## Task objective
Pick up the account of the visit to Montoso Gardens below and continue it from its final sentence.

In my quest to track down other sources of tropical plants from within Puerto Rico, I stumbled onto the Montoso Gardens Website. The site has many photos and details about their effort. They also feature guided and unguided tours of the grounds.
Sounds like a fun afternoon to me so I had to check it out.
After trading emails and meshing schedules, we set a date in late July. Though this part of the island at this time of year gets lots and lots of rain, we lucked out and had a wonderful day.
Montoso Gardens is owned and operated by Bryan Brunner and his brother Dave. Bryan is a horticulturist who works at the Agricultural Experimental Station of the University of Puerto Rico in Lajas. He moved to PR in 1987 to the mountains of Maricao and started with 9 acres. Over the years, he’s been able to expand the ‘little patch’ to 70 acres. Dave joined the effort in 2001 and runs the day to day operations. A couple of great guys.
Their farm was originally part of the 137 acre coffee Hacienda el Cerro, and was owned by another horticulturist, Dr. Frank Martin of the Tropical Agriculture Experimental Station (TARS) in Mayaguez.
Getting there
Finding the place was not hard. It’s the same route we had covered to take in the Coffee Festival of Maricao which also took us past the observation overlook of la Torre de Piedra. The turnoff to Montoso Gardens was a few miles after that. If you plan to visit, their website has details about how to set up an appointment and how to find the place.
Basically, we exited Highway 2 at Sabana Grande and headed to town via Highway 121, then took Highway 120 out of town, into the mountains. We still managed to make the same wrong turn in town, but at least I knew where I needed to be.
It took right at 2 hours to make the trip from our place near Coamo to the gate at Montoso Gardens. There were roadside vendors selling Quenepa or Spanish Lime by the bunch, after we hit the other side of Ponce heading west. If you ever have the chance to try quenepa, do. Someday, my 2 little trees will produce.
On the Grounds
Once we hooked up with Bryan, he took us down the road to the old coffee hacienda. It is in the process of being restored so it can be used by Eco-minded tourists for weekends and extended stays. Bryan has plans to eventually add a series of small bungalows to accommodate visitors. There are other plans to add key structures to the extensive paths that criss-cross the property. Foundations are in for part of it so they are making steady progress.

## Available data
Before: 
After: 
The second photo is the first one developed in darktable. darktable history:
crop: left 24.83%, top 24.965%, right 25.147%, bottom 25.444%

## Result of this exercise
At the top where we were, they have a large plant nursery as well as a nice collection of bee hives. There is also a pretty good view up and down the valley from there. Their property borders the Maricao Forest Reserve with the Maricao River separating them. It’s hard to believe that the coast is just over that mountain range to the south.
Before our ‘little’ trek down to the river, Bryan explained that they have added 600 varieties of fruit, nut and flowering plants to the gardens at last count.
Though I estimate it’s only a quarter mile to the river, it is somewhat steep. The path is wide and easy to walk, but I would still dress in good hiking shoes or boots to do it.
There was the occasional slick rock outcrop to avoid, but they were easy to spot.
My ankles are not what they used to be, but we made the trip down and back with just a couple of pauses. They plan to add benches to the paths and that would be most welcome. There are enough trails to check out that one would need a few days to see them all. What’s more, each path has it’s own unique vegetation.
The Tour
Before I get started, I have to say, there is no way I can present everything we saw in our 2 hour tour. This will be the ‘highlights’ of the day. Note that many more and larger shots may be seen on our FaceBook page.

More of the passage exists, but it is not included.